## PROBLEM DESCRIPTION
Return every line of the data below that contains the string "Çorbası", treating uppercase and lowercase letters as different.

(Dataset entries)

____

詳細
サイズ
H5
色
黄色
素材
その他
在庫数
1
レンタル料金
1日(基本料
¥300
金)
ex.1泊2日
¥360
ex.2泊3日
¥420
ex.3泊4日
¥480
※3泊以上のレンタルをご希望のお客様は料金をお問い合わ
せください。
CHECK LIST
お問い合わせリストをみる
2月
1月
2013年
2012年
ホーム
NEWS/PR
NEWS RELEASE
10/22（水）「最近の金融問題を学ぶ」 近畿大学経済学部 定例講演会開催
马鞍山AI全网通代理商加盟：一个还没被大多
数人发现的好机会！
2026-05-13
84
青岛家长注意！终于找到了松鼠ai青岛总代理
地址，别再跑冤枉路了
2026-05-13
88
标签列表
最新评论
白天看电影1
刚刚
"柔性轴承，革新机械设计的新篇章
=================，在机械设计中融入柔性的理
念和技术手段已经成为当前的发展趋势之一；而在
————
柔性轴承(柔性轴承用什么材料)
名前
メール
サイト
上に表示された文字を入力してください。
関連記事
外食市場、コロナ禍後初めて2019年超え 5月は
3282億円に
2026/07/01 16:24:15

____

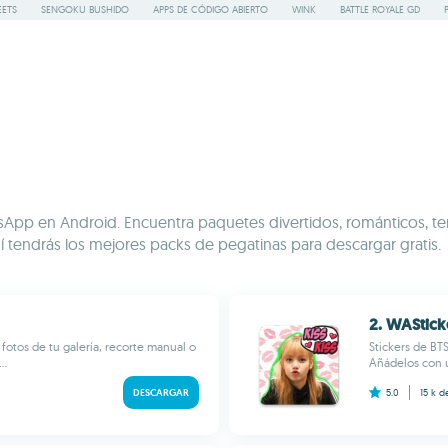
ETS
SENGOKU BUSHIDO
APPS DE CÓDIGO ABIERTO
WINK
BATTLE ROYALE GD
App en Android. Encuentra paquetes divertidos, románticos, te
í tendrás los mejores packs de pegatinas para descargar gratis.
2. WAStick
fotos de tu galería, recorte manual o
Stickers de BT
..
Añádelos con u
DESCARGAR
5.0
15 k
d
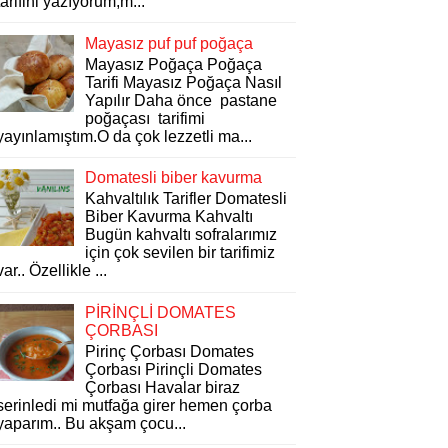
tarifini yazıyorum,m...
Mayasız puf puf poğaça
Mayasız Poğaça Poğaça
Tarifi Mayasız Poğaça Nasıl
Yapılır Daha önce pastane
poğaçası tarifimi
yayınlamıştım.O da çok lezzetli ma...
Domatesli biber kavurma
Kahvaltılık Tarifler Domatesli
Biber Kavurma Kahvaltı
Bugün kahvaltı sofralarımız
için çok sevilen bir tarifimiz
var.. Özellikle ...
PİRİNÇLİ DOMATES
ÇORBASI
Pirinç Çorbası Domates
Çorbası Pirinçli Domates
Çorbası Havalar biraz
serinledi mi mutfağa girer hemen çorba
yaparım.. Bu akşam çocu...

____

## RESULT BELOW
Pirinç Çorbası Domates
Çorbası Pirinçli Domates
Çorbası Havalar biraz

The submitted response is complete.